Nextel (Nasdaq: NXTL) picked up 21 U.S. cents to $16.46 in morning trading Tuesday, after the wireless communications company reported a narrower loss for the first quarter and announced plans to cut 5 percent of its workforce.
The job cuts, which will affect U.S. workers, are aimed at cutting operating costs and improving operating cash flow, the company said.
“While domestic subscriber growth was slightly better than anticipated, the company incurred slightly higher customer acquisition and handset upgrade costs in the first quarter of 2001,” Nextel chief financial officer John Brittain said.
Nextel will also lower its distribution costs and reduce handset subsidies, Brittain said.
Revenue for the quarter ended March 31st rose to $1.74 billion from $1.18 billion a year earlier. Earnings before interest, taxes, depreciation and amortization rose to $318 million from $228 million, while the net loss narrowed to $428 million, or 56 cents per share, from $435 million, or 59 cents.
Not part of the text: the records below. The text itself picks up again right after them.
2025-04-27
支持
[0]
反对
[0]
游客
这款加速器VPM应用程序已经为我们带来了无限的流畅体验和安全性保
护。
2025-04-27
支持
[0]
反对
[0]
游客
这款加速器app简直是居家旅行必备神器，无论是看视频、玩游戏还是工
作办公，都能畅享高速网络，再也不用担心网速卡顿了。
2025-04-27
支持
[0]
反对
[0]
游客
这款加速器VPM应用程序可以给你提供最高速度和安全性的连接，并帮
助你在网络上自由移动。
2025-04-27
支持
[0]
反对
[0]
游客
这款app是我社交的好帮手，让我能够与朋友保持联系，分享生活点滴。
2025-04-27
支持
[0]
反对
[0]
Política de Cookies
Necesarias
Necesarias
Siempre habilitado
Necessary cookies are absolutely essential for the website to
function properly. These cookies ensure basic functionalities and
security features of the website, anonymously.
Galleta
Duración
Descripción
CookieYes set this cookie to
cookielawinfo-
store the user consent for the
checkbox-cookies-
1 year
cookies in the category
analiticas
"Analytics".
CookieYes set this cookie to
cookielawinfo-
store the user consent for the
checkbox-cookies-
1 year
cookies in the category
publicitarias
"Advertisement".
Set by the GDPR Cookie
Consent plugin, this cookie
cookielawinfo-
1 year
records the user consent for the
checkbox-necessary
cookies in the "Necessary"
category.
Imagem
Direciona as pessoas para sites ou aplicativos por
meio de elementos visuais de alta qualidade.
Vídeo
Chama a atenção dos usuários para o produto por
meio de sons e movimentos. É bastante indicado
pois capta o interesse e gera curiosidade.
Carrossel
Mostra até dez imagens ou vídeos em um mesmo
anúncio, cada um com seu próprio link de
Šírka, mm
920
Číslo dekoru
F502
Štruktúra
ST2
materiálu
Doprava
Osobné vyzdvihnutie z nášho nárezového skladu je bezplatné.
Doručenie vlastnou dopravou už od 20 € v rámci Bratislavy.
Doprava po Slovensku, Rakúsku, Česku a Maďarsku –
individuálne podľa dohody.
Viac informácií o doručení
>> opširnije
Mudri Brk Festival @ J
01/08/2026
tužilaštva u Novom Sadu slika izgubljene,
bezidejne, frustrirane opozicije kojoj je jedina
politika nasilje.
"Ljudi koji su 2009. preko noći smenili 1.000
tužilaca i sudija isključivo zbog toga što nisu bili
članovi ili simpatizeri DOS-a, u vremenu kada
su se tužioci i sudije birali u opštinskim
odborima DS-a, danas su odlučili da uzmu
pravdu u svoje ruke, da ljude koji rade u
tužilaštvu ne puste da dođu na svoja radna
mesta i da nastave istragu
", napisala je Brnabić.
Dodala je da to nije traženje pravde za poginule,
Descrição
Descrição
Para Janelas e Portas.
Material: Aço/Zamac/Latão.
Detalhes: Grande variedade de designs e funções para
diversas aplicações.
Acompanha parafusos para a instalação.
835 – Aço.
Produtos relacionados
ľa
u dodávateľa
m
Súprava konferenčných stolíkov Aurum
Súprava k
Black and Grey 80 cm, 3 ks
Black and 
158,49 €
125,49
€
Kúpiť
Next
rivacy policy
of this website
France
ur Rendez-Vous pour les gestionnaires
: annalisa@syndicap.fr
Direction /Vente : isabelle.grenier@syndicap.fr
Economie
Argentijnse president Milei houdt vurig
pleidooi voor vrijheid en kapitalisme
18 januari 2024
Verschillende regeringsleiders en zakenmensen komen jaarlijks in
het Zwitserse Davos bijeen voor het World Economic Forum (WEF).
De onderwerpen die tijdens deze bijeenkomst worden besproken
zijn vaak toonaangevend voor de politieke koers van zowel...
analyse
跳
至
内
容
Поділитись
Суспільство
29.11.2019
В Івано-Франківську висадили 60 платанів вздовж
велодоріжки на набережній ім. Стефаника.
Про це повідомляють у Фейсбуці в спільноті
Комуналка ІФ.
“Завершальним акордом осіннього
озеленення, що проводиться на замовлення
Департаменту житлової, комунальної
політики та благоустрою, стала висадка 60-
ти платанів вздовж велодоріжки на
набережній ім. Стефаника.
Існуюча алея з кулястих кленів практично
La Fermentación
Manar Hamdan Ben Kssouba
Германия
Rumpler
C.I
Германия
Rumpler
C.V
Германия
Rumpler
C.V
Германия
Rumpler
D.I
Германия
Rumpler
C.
Nextel said that it added 695,400 subscribers during the quarter, for a total of 8.33 million worldwide.
“We are making solid progress building our business, differentiating our four-in-one digital service, and attracting the most valuable customers in the wireless industry,” Nextel president and chief executive officer Tim Donahue said.
International operations saw improvement during the quarter, Nextel said. The division added 155,200 subscribers, bringing Nextel’s total to 1.04 million, 133 percent ahead of a year earlier. International revenue rose 167 percent year over year, to $139 million.
“There are significant growth opportunities in the markets we serve, and we look forward to continued improvement in our performance,” said Nextel International CEO Steve Shindler.